+++ Documento

Cuando me siento mal cambio BRONCA por BRANCA y todo pasa a ser un problema gramatical.

sábado, 19 de febrero de 2011

El hombre invisible

Jugar al hombre invisible no es tan emocionante como lo vemos de chicos.
A veces hay cosas que nos resultan imposibles, inalcanzable, las anhelamos tanto que suponemos que si un día la alcanzáramos, la felicidad absoluta llegaría a nuestras vidas para quedarse.
Mentiras! – Digo gritando – Toda mi infancia mi juego preferido, el que jugaba antes de dormir sin contarle a nadie, fue el hombre invisible: imaginar que podías meterte donde quisieras a ver las cosas que pasaban mientras vos no estabas, principalmente mientras los demás pensaban que estaban solos, ya que cuando estamos bajo la única compañía de nuestra propia soledad, somos realmente nosotros, con nuestros errores y nuestros aciertos, con aquellas cosas que nos encanta hacer pero que jamás haríamos en público: conquistar el espejo, besar nuestra almohada sin que nos importen la plumas, como si fuera la mujer de nuestras vidas y no nos molestara en lo más mínimo que no se afeitase en invierno, y tantas otras cosas que hoy me dan vergüenza contar, por más que ustedes no sepan quién soy, por más cierto que sea que jamás vayan a conocerme.

++++++
+++ Sección de datos

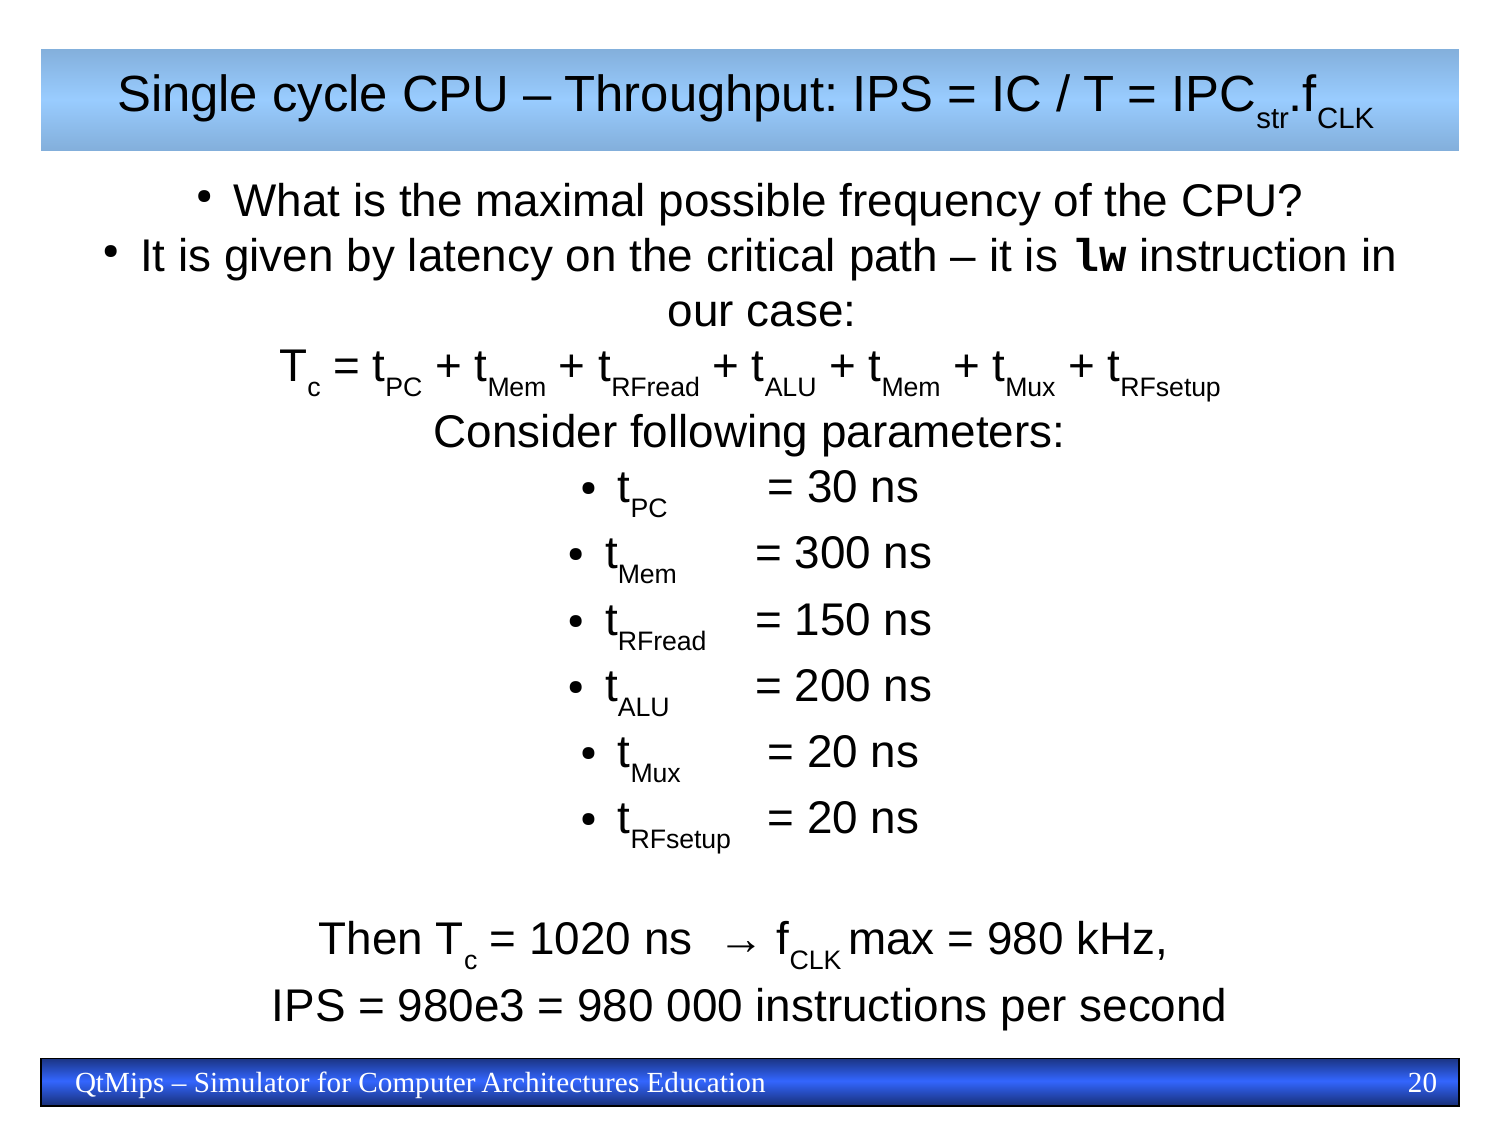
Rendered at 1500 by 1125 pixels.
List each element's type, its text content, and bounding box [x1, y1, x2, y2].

++++++

Enumere, en orden de aparición, todas las formas verbales en pretérito imperfecto de subjuntivo que figuran en el texto sobre el hombre invisible.

alcanzáramos, quisieras, fuera, molestara, afeitase